Species of gastropod

Seguenzia dautzenbergi is a species of extremely small deep water sea snail, a marine gastropod mollusk in the family Seguenziidae.

==Description==
(Original description by M. Schepman) The height of this whitish-yellow shell attains 4¼ mm. The rather small, umbilicate shell has a spire forming a short gradated cone. The shell contains 7 whorls of which the uppermost forms the smooth nucleus, followed by about 2 whorls with a submedian keel and displaying a cancellated appearance by the intercrossing of subequal spiral and radiating riblets. The other whorls have each 3 spirals, of which the uppermost runs at a little distance from the suture. The next one is the strongest. It renders the whorls carinate about halfway, and a third which seems to run just in the rather conspicuous suture. Moreover, the interstices have more or less numerous fine spirals (numerous in the type, where they quite fill
the spaces). This spiral sculpture is crossed by radiating riblets, running straight in an oblique direction, from the suture to the upper spiral, where they form small crenulations. In the next interstice they are concave and at last convex towards the basal liration. The body whorl is rounded, with a strong peripheral keel, being the basal one of the upper whorls, and a convex base. There is another spiral at some distance from the peripheral keel, and 12 basal spirals of which three more spaced ones, at a larger distance from the subperipheral spiral, and 9 more central spirals, which are flatter, at subequal distances, the innermost bordering the umbilicus. These spirals are connected by small radiating riblets in the interstices. Moreover, these interstices are filled with similar finer spirals as in the spire. The funnel-shaped umbilicus is moderately wide, and probably pervious.
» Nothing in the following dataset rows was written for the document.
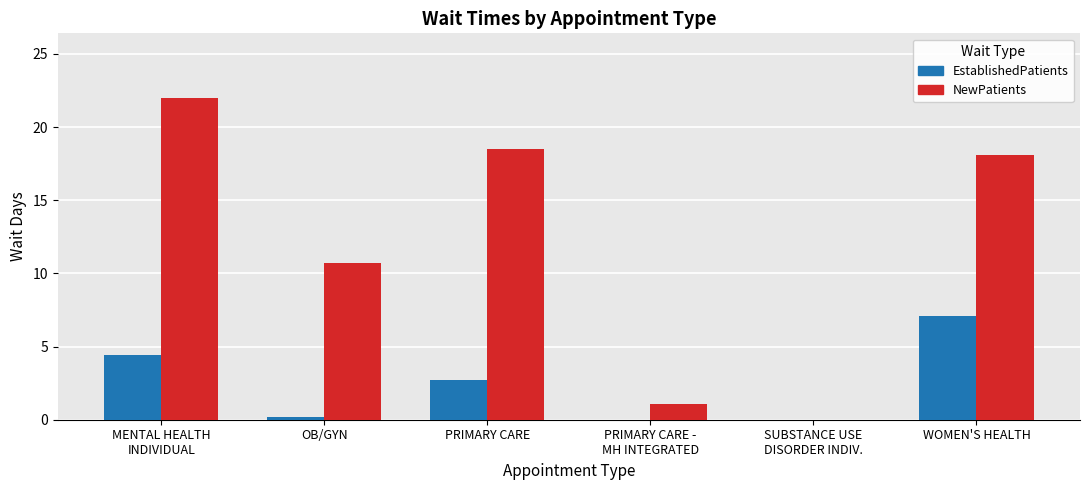

How many groups of bars are there?

6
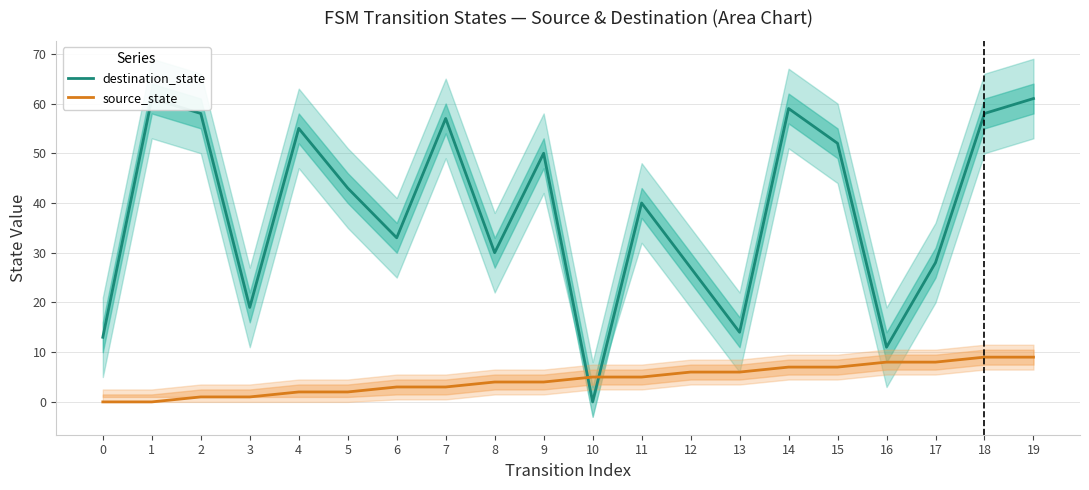

True or false: destination_state and source_state cross at least once.

True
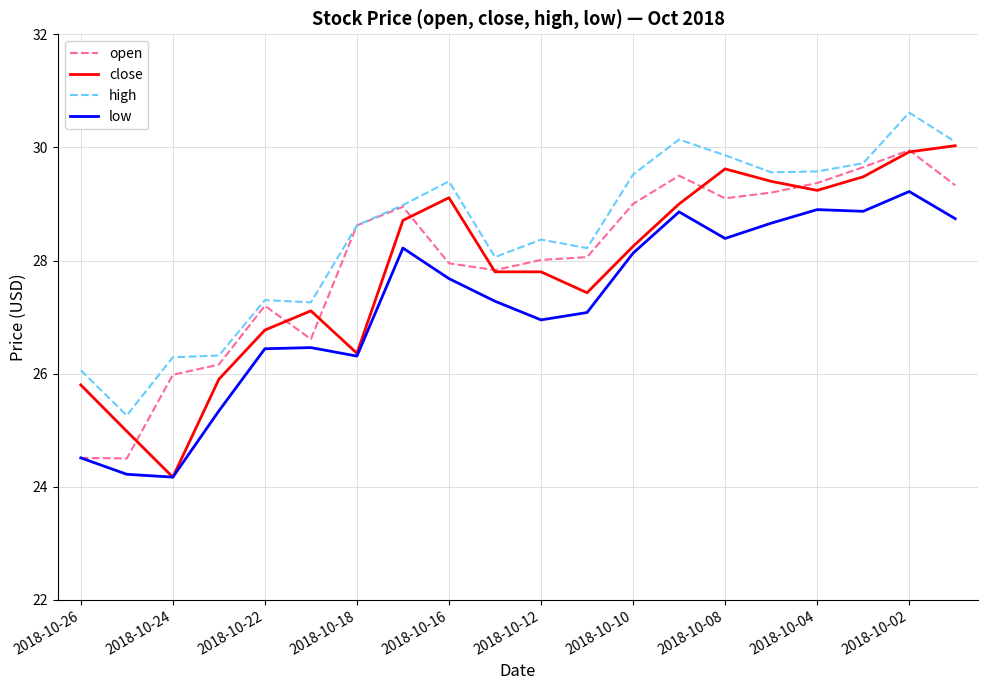

True or false: high and low intersect in this chart.

False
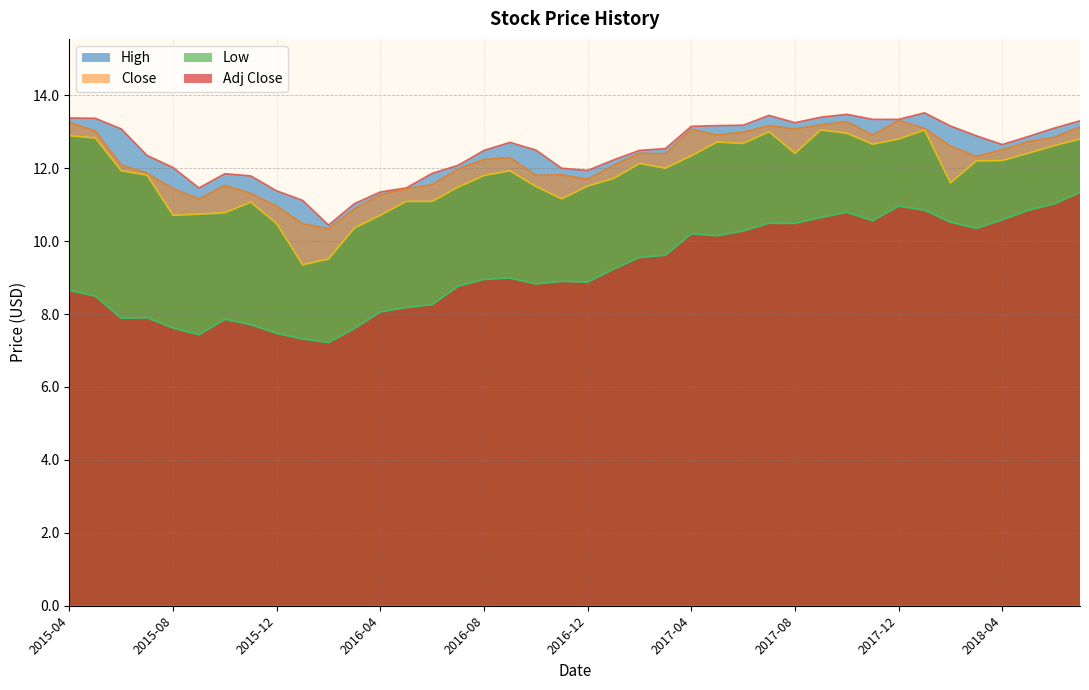

Which category has the lowest value in the Low series?

2016-01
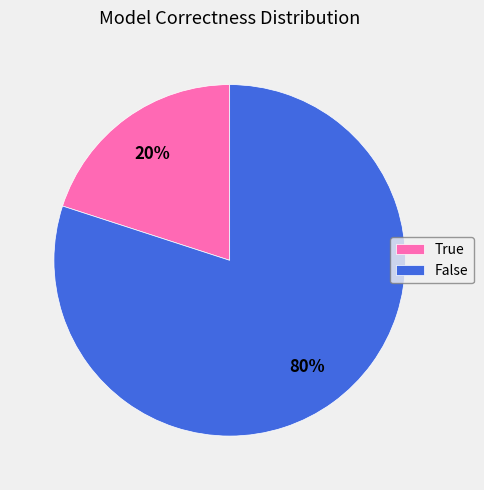

To the nearest percent, what portion does True represent?

20%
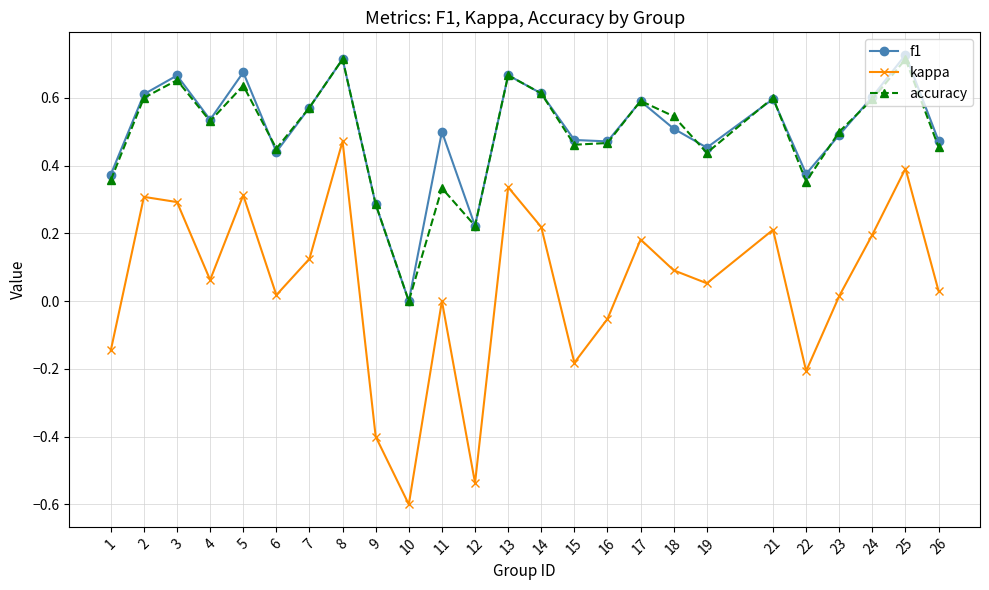

How many data points in f1 are above 0?

24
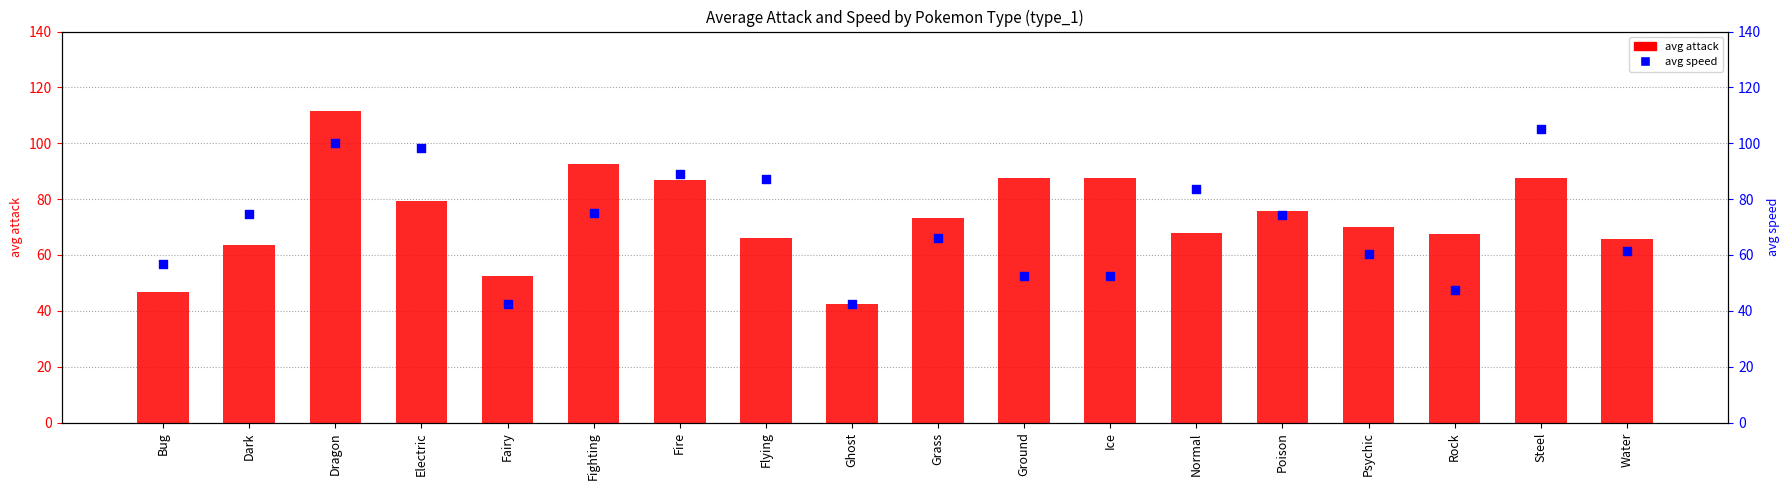

What is the total value across all series at Water?

127.1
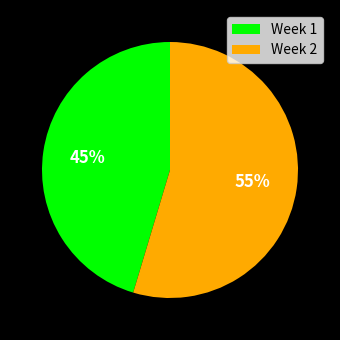

To the nearest percent, what is the combined percentage of Week 1 and Week 2?

100%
Its wall shows fine radiating striae and a conspicuous spiral groove, terminating in a strong dentiform projection on the columellar margin. The aperture is moderately large, irregular in shape, with a rather deep sinus at the suture (about 1½ mm, behind the most projecting part of the outer margin). It is rounded behind, with an upturned margin. The outer margin is thin, angular by the terminations of the spiral keels. The columellar margin is strongly excavated above. This excavation is bordered by the strong toothlike projection formed at the end of the umbilical groove. It has the appearance of a compressed fold. Below this tooth, the columellar margin runs obliquely back and terminates in a projecting point where it joins the slightly curved basal margin. The interior is nacreous.

==Distribution==
This marine species occurs in the Makassar Strait, the Banda Sea and the Ceram Sea.